As you will be able to read in the Varnish documentation:
“By default Varnish will use 100 megabytes of malloc(3) storage for caching objects, if you want to cache more than that, you should look at the
-s
argument.”
So if you give many Gigs of memory to your Varnish container it won’t be attributed to the Varnish process. You can set it with the argument -s storage=malloc,<Number>
.
As we use only Spot nodes that can be terminated by AWS at any moment with only 2 minutes notice, we want to give more resilience to our Varnish Clusters pod as cache is stored in RAM memory. You lose all your cache at each restart of the Varnish Container.

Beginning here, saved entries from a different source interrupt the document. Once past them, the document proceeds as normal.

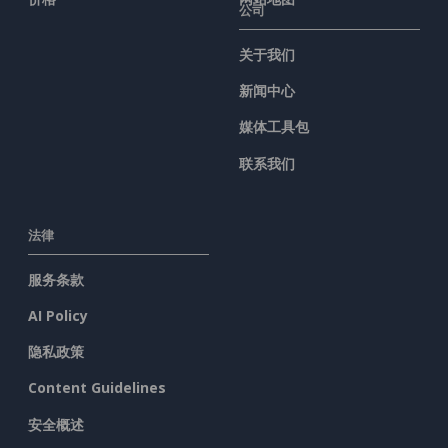
公司
关于我们
新闻中心
媒体工具包
联系我们
法律
服务条款
AI Policy
隐私政策
Content Guidelines
安全概述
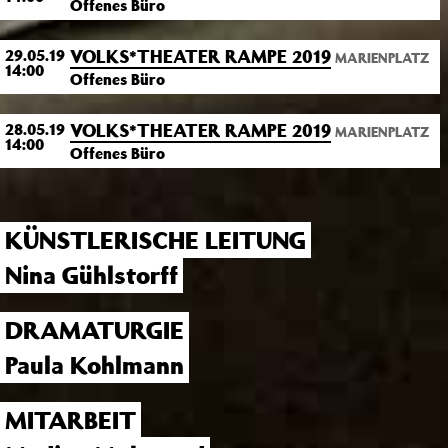
Offenes Büro
VOLKS*THEATER RAMPE 2019
29.05.19
MARIENPLATZ
14:00
Offenes Büro
VOLKS*THEATER RAMPE 2019
28.05.19
MARIENPLATZ
14:00
Offenes Büro
KÜNSTLERISCHE LEITUNG
Nina Gühlstorff
DRAMATURGIE
Paula Kohlmann
MITARBEIT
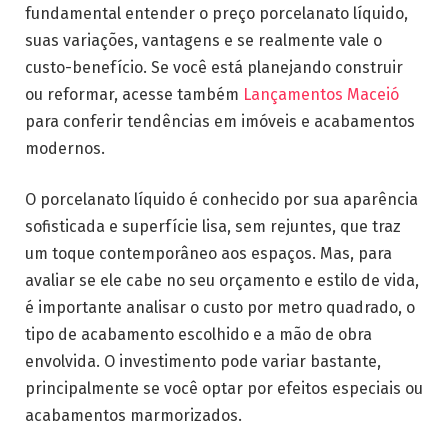
fundamental entender o preço porcelanato líquido,
suas variações, vantagens e se realmente vale o
custo-benefício. Se você está planejando construir
ou reformar, acesse também
Lançamentos Maceió
para conferir tendências em imóveis e acabamentos
modernos.
O porcelanato líquido é conhecido por sua aparência
sofisticada e superfície lisa, sem rejuntes, que traz
um toque contemporâneo aos espaços. Mas, para
avaliar se ele cabe no seu orçamento e estilo de vida,
é importante analisar o custo por metro quadrado, o
tipo de acabamento escolhido e a mão de obra
envolvida. O investimento pode variar bastante,
principalmente se você optar por efeitos especiais ou
acabamentos marmorizados.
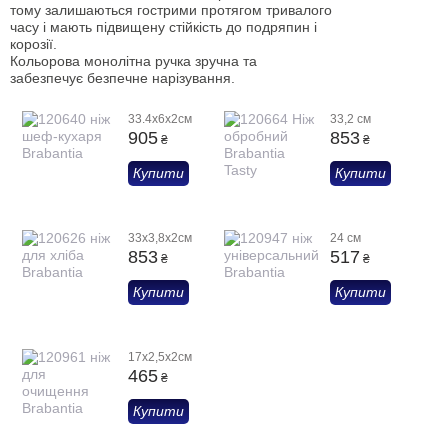
тому залишаються гострими протягом тривалого
часу і мають підвищену стійкість до подряпин і
корозії.
Кольорова монолітна ручка зручна та
забезпечує безпечне нарізування.
33.4х6х2см
33,2 см
905
853
₴
₴
Купити
Купити
33х3,8х2см
24 см
853
517
₴
₴
Купити
Купити
17х2,5х2см
465
₴
Купити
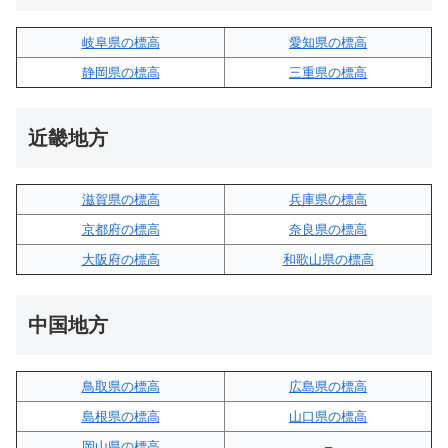
岐阜県の標高
愛知県の標高
静岡県の標高
三重県の標高
近畿地方
滋賀県の標高
兵庫県の標高
京都府の標高
奈良県の標高
大阪府の標高
和歌山県の標高
中国地方
鳥取県の標高
広島県の標高
島根県の標高
山口県の標高
岡山県の標高
–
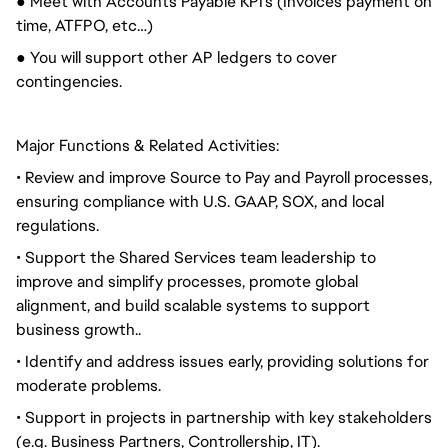
● Meet with Accounts Payable KPI's (Invoices payment on
time, ATFPO, etc…)
● You will support other AP ledgers to cover
contingencies.
Major Functions & Related Activities:
• Review and improve Source to Pay and Payroll processes,
ensuring compliance with U.S. GAAP, SOX, and local
regulations.
• Support the Shared Services team leadership to
improve and simplify processes, promote global
alignment, and build scalable systems to support
business growth..
• Identify and address issues early, providing solutions for
moderate problems.
• Support in projects in partnership with key stakeholders
(e.g. Business Partners, Controllership, IT).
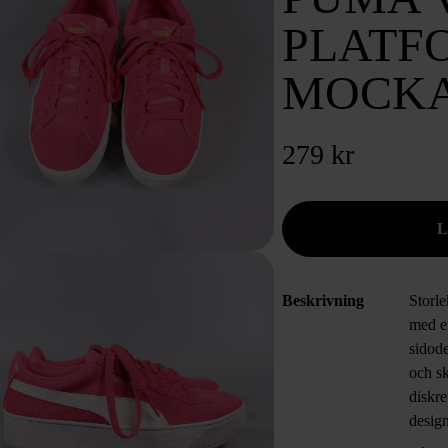
PLATF
MOCKA
279 kr
Beskrivning
Storl
med en
sidod
och s
diskre
desig
look.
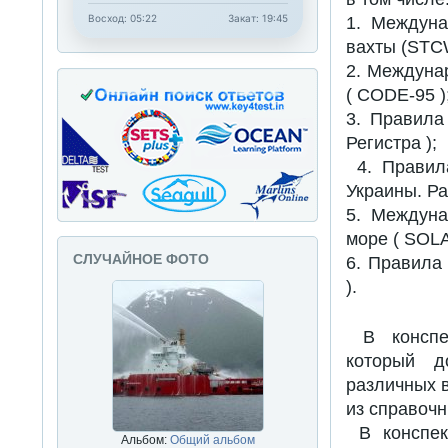
Восход: 05:22
Закат: 19:45
1. Междуна
вахты (STC
2. Междуна
( CODE-95 )
3. Правила
Регистра );
4. Правила
Украины. Ра
5. Междуна
море ( SOLA
СЛУЧАЙНОЕ ФОТО
6. Правила
).
В конспек
который д
различных 
из справочн
В конспек
Альбом:
Общий альбом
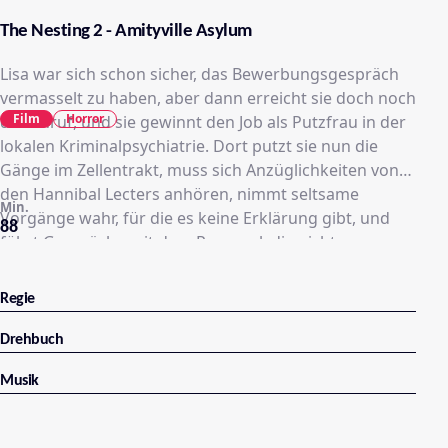
The Nesting 2 - Amityville Asylum
Lisa war sich schon sicher, das Bewerbungsgespräch
vermasselt zu haben, aber dann erreicht sie doch noch
Film
Horror
der Anruf, und sie gewinnt den Job als Putzfrau in der
lokalen Kriminalpsychiatrie. Dort putzt sie nun die
Gänge im Zellentrakt, muss sich Anzüglichkeiten von
den Hannibal Lecters anhören, nimmt seltsame
Min.
Vorgänge wahr, für die es keine Erklärung gibt, und
88
führt Gespräche mit dem Personal, die nicht
unbedingt zu ihrer Beruhigung beitragen. Tatsächlich,
so stellt sich heraus, hat die Klinik eine dunkle
Regie
Vergangenheit. Und die holt auch Lisa ein.
Drehbuch
Musik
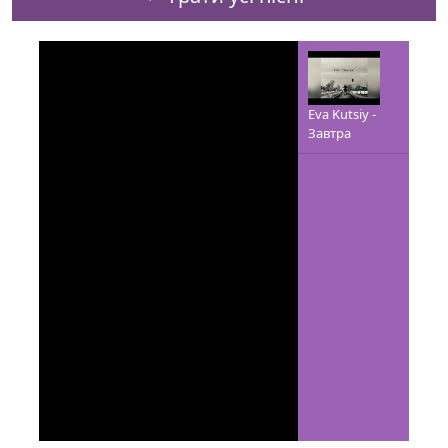
Eva Kutsiy -
Завтра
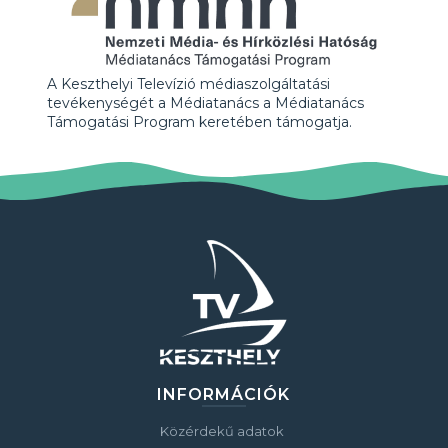
A Keszthelyi Televízió médiaszolgáltatási
tevékenységét a Médiatanács a Médiatanács
Támogatási Program keretében támogatja.
INFORMÁCIÓK
Közérdekű adatok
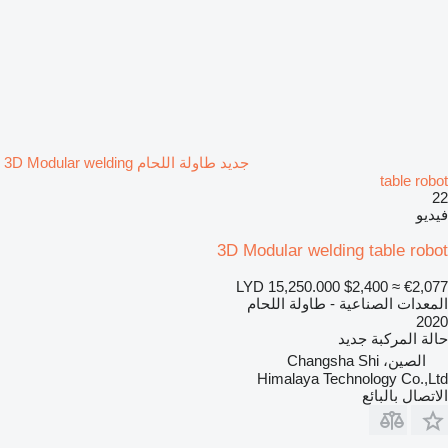
جديد طاولة اللحام 3D Modular welding
table robot
22
فيديو
3D Modular welding table robot
LYD 15,250.000
$2,400
≈ €2,077
المعدات الصناعية - طاولة اللحام
2020
حالة المركبة
جديد
الصين، Changsha Shi
Himalaya Technology Co.,Ltd
الاتصال بالبائع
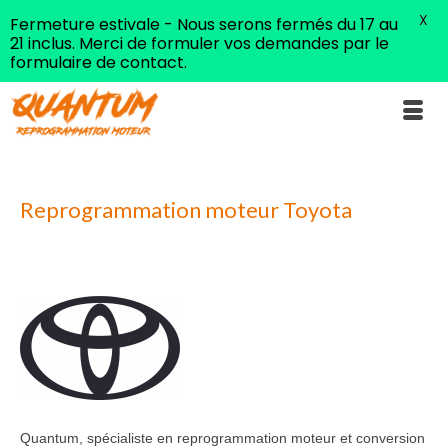
X
Fermeture estivale - Nous serons fermés du 17 au
21 inclus. Merci de formuler vos demandes par le
formulaire de contact.
Reprogrammation moteur Toyota
Quantum, spécialiste en reprogrammation moteur et conversion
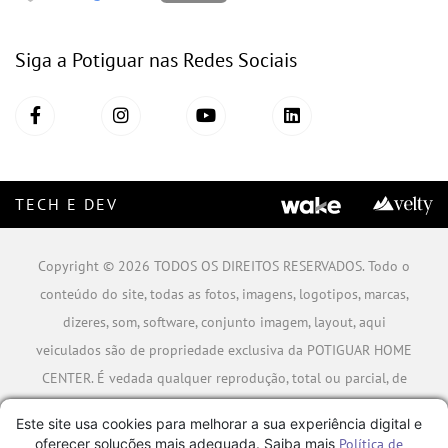
Siga a Potiguar nas Redes Sociais
TECH E DEV
Copyright © 2026 TODOS OS DIREITOS RESERVADOS. Todo o
conteúdo do site, todas as fotos, imagens, logotipos, marcas,
dizeres, som, software, conjunto imagem, layout, aqui
veiculados são de propriedade exclusiva da POTIGUAR HOME
CENTER. É vedada qualquer reprodução, total ou parcial, de
qualquer elemento de identidade, sem expressa autorização.
Este site usa cookies para melhorar a sua experiência digital e
A violação de qualquer direito mencionado implicará na
oferecer soluções mais adequada. Saiba mais
Política de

We configured podAntiAffinity between application pods and VarnishClusters’ to avoid scheduling those pods on the same node and be vulnerable to reclaims.
We added a podDisruptionBudget to avoid losing all our pods at the same time. We also customized the VCL a bit to make Varnish serve stale content in case our application is unreachable.
We also added a Prometheus Service Monitor to make sure all Varnish metrics would be scraped by Victoria Metrics.
In the Future
In next versions we would like to add the possibility to configure PriorityClass of VarnishClusters pod. PriorityClasses are used to order workloads priority. In a context of scaling and of scarcity of resources, the scheduler will evict pods of lower priority to make room for the pod it is trying to schedule.
For now our VarnishCluster’s pods have the PriorityClass by default but it is more critical than any other applications as it holds a cache in its memory.
Also we do not have logs of Varnish. We would like to be able to stream VarnishLog content into Loki. This would be super useful to debug and to investigate if we ever encounter bugs or unexpected behaviors.
Conclusion
Average response time going down, red bar is when we pushed it in production
With the generalization of microservices, Bedrock needed to rethink its architecture to optimize not only for browser to API calls but also for more API to API usage. By adding VarnishCluster in front of our applications and calling them directly from inside the cluster we improved significantly the Bedrock product.
The Github project is still young and lacks important features, we hope with this article to help draw attention to this project and potential contributors.